And right then and there I did a thing which Roos maintained to the end of our partnership repaid him for all the grief and worry I had caused him to date, and much that was still to accrue. “Since I’ve got to take a bath and dry these wet togs out sooner or later,” I said with a great assumption of nonchalance, “perhaps the ice cave will do as well as anywhere else. Just promise me you won’t spring a flare on the scene, and build a fire to dry my clothes by....” Roos was gathering wood for a fire before I finished speaking. As for the flares, Harmon had not given him any yet. It was only a silhouette he wanted—but that would show up like a million dollars in the spray and ice. There never had been such a picture; perhaps would never be again. I wasn’t joking, was I? And primitive....

“Go on and set up,” I cut in with. “I’ll be there by the time you’re ready to shoot. And don’t ever let me hear you say primitive again. Oh, yes—and you needn’t remind me to ‘Be snappy!’ There won’t be any trouble on that score. Just make sure your lens is fast enough to catch the action.”

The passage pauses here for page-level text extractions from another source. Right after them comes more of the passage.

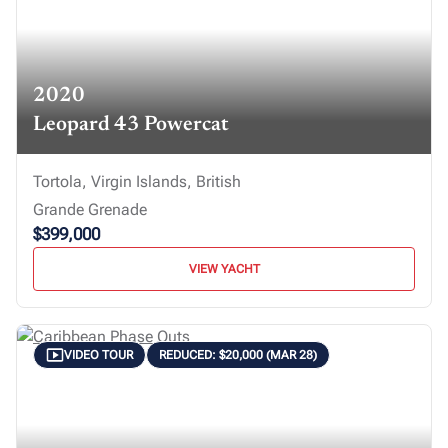
2020
Leopard 43 Powercat
Tortola, Virgin Islands, British
Grande Grenade
$399,000
VIEW YACHT
VIDEO TOUR
REDUCED: $20,000 (MAR 28)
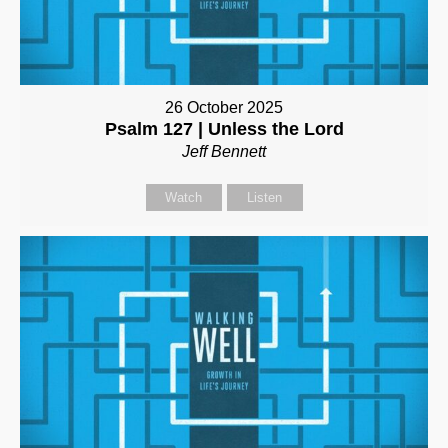
26 October 2025
Psalm 127 | Unless the Lord
Jeff Bennett
Watch
Listen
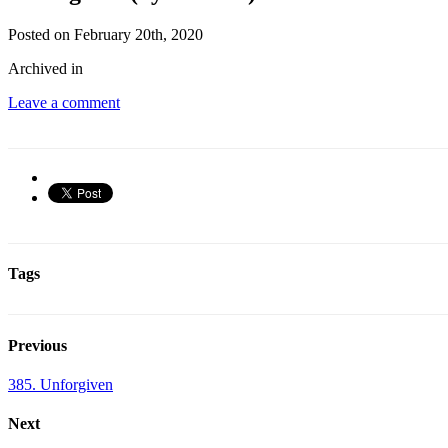
Posted on February 20th, 2020
Archived in
Leave a comment
Tags
Previous
385. Unforgiven
Next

I’ve had many a plunge overboard off the California coast that shocked me more than that “natural shower bath” did, but never a one with so exhilarant a reaction. Stripping off my wet clothes by the fire, I slipped into my big hooded “lammy” coat and hippity-hopped into the cave. Roos, set up ten yards inside the splashing jet from the roof, was already standing by to shoot. At his call of “Action!” I jumped out of my coat and into the black, unsparkling column of water. There was a sharp sting to the impact, but it imparted nothing of the numbing ache that accompanies immersion in water a number of degrees less cold than this—a feeling which I came later to know only too well on the Columbia. Nixon had warned me against tempting Providence again by making any unnecessary racket in the cave, but it was no use. No one could have the fun that I was having and not holler. It was against nature. Whooping like a Comanche, I continued my hydro-terpsichorean revel until a muffled “Nuff” from Roos called a halt. He had come to the end of his roll. I have been in more of a shiver coming out of the Adriatic at the Lido in August than I was when I ambled back to dry off by the fire and the sunshine. Glowing with warmth, I even loafed along with my dressing, as one does at Waikiki.

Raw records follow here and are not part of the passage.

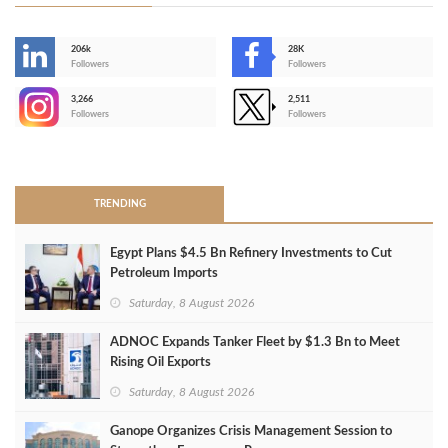
206k
28K
-
Followers
Followers
3,266
2,511
-
Followers
Followers
>
TRENDING
Egypt Plans $4.5 Bn Refinery Investments to Cut
Petroleum Imports
Saturday, 8 August 2026
ADNOC Expands Tanker Fleet by $1.3 Bn to Meet
Rising Oil Exports
Saturday, 8 August 2026
Ganope Organizes Crisis Management Session to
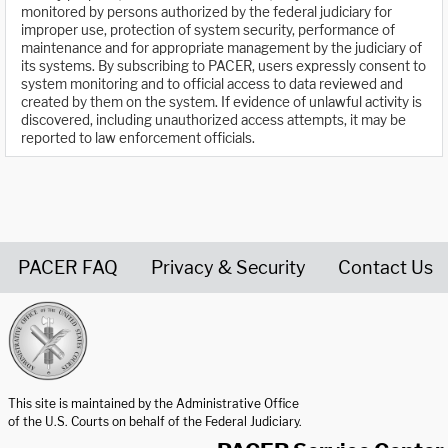
monitored by persons authorized by the federal judiciary for
improper use, protection of system security, performance of
maintenance and for appropriate management by the judiciary of
its systems. By subscribing to PACER, users expressly consent to
system monitoring and to official access to data reviewed and
created by them on the system. If evidence of unlawful activity is
discovered, including unauthorized access attempts, it may be
reported to law enforcement officials.
PACER FAQ
Privacy & Security
Contact Us
United States Courts home page
This site is maintained by the Administrative Office
of the U.S. Courts on behalf of the Federal Judiciary.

“You’d make a fortune pulling the rough stuff in the movies,” Roos exclaimed, patting me on the back. “You’ve got everything the real gripping cave-man has to have—size, beef, a suggestion of brutal, elemental force, primitive....” I chucked a burning brand at him and went over to borrow Nixon’s glass. A shot from far up the cliffs told that Harmon’s “goat-hunt” was in full cry. The real thrill of the day was about to come off; rather more of a thrill, indeed, than any one was prepared for, Harmon included.